What you will do :: Pick out every line in the records that contains the string "geht", matching uppercase and lowercase letters as given.

*** Opening of Records shown ***

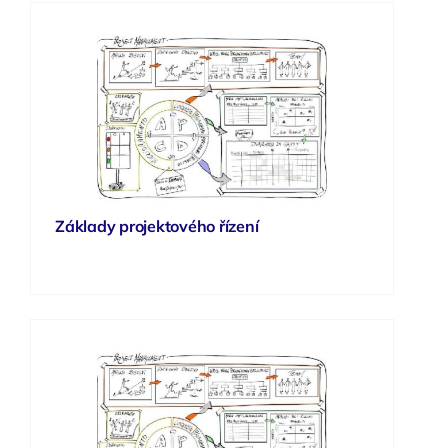
Základy projektového řízení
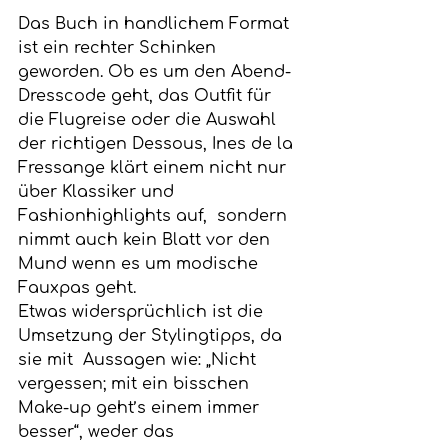
Das Buch in handlichem Format 
ist ein rechter Schinken 
geworden. Ob es um den Abend-
Dresscode geht, das Outfit für 
die Flugreise oder die Auswahl 
der richtigen Dessous, Ines de la 
Fressange klärt einem nicht nur 
über Klassiker und 
Fashionhighlights auf,  sondern 
nimmt auch kein Blatt vor den 
Mund wenn es um modische 
Fauxpas geht.
Etwas widersprüchlich ist die 
Umsetzung der Stylingtipps, da 
sie mit  Aussagen wie: „Nicht 
vergessen; mit ein bisschen 
Make-up geht’s einem immer 
besser“, weder das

*** Close of Records shown ***

Written answer ::
Dresscode geht, das Outfit für 
Fauxpas geht.
Make-up geht’s einem immer 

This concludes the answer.